▶ _WHAT TO DO_:
From the entries below, gather every line containing the string "работу".

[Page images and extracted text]
────────────────────

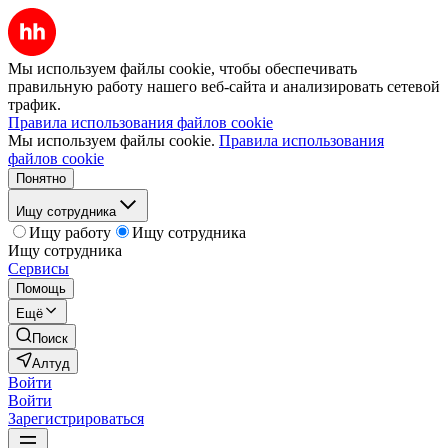
Мы используем файлы cookie, чтобы обеспечивать
правильную работу нашего веб-сайта и анализировать сетевой
трафик.
Правила использования файлов cookie
Мы используем файлы cookie.
Правила использования
файлов cookie
Понятно
Ищу сотрудника
Ищу работу
Ищу сотрудника
Ищу сотрудника
Сервисы
Помощь
Ещё
Поиск
Алтуд
Войти
Войти
Зарегистрироваться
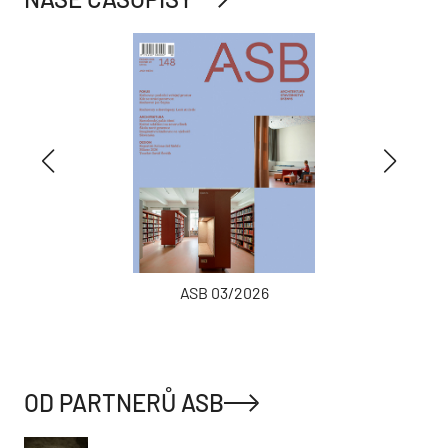
ASB 03/2026
OD PARTNERŮ ASB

────────────────────

▶ _EXPECTED OUTPUT_:
правильную работу нашего веб-сайта и анализировать сетевой
Ищу работу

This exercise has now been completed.